I have 5 chickens: 2 buff orpingtons, 2 white Plymouth rocks, and 1 Americana- all 10 1/2 moths old and laying. I also have 2 ducks. A male and female Peking witch is a breed that doesn't get broody. I want to put their fertile eggs under a chicken so she will hatch them, but they won't go broody! Are there any ways to make them "go broody?"

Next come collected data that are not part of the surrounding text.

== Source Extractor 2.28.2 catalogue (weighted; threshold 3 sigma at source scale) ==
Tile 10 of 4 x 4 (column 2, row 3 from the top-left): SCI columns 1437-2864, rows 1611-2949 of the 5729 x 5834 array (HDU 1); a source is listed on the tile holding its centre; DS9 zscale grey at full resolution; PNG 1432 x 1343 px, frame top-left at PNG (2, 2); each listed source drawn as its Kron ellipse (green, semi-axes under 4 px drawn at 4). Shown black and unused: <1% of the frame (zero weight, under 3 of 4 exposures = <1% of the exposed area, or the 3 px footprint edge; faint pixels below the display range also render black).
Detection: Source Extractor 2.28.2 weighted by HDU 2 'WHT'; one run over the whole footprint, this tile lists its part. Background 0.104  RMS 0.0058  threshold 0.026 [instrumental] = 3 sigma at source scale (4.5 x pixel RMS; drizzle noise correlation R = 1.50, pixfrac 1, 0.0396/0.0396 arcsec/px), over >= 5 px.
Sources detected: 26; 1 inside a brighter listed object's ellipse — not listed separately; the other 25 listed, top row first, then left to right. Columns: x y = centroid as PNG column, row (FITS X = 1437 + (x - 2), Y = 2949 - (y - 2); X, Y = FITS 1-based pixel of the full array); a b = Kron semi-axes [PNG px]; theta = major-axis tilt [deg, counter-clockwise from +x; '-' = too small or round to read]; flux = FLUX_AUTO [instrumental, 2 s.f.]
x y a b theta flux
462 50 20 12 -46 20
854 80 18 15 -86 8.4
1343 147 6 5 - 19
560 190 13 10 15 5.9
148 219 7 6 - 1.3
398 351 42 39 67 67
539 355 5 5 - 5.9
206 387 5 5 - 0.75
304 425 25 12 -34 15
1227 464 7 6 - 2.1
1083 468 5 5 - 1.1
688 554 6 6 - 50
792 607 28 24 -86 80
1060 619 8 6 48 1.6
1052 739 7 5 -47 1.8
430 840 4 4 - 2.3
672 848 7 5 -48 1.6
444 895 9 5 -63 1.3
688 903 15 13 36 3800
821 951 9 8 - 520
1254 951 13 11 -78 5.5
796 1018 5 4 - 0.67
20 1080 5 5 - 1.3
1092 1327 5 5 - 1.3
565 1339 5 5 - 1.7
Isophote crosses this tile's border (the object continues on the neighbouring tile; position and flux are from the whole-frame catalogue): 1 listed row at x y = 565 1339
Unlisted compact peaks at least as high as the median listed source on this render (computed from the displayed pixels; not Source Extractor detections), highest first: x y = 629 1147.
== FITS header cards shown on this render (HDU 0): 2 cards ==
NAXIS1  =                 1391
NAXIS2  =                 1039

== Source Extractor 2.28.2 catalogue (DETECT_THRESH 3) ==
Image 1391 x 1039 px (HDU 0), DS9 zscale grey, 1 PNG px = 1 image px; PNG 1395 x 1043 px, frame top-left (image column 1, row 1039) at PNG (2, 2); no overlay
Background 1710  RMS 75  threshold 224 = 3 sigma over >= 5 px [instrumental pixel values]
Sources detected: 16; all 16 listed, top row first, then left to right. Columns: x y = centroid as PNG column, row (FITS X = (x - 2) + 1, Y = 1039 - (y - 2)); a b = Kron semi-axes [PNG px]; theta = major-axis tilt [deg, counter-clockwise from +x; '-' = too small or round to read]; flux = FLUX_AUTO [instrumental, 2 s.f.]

Sent from my iPad using Chicken Forum


----------



## robin416 (Sep 8, 2013)

Nope, its hormone driven. When its time to set they will. Or maybe not. Even some breeds known to go broody sometimes don't.


----------



## SpiderQueen (Mar 30, 2017)

Anyone know what age a broody chicken will actually hatch fertile eggs? All my chickens are 7months old and I have a broody Sussex that I can't break. I gave up today and gave her 8 eggs to sit on.


----------



## robin416 (Sep 8, 2013)

At that age it's almost impossible to break them or if you do succeed have them lay a couple of eggs then go right back to being broody.

I know I've had Silkies that young go broody. The iffy part is them sticking with the nest long enough.


----------



## SpiderQueen (Mar 30, 2017)

She hasn't left the nest for 8days and each day I have tried to break her. Now I'm really hoping some of the eggs develop


----------



## SpiderQueen (Mar 30, 2017)

What is a good day to candle? I have seen days 5,7 and 10 suggested...


----------



## dawg53 (Aug 25, 2015)

Next time, you can break a broody by caging her alone out of sight of the rest of the flock. After one week of being caged, return her to the flock. If she goes straight to a nest, put her back in the cage for 2 weeks. That'll break her.
I've done that with a Black Star and 2 Light Brahmas on separate occasions and it works.


----------



## robin416 (Sep 8, 2013)

When you're new to candling don't do it until day seven. Then there is no mistaking what you're seeing when it comes to development. As you learn how to read them day five is probably the soonest you should read them.

I never bothered to do it before day seven and I hatched hundreds. No guess or questioning what might be going on on day seven.


----------



## chickenqueen (Jan 9, 2016)

If your hens don't cooperate,you can always get an incubator and hatch them yourself.


----------



## robin416 (Sep 8, 2013)

chickenqueen said:


> If your hens don't cooperate,you can always get an incubator and hatch them yourself.


Translation? That's what we call an enabler.


----------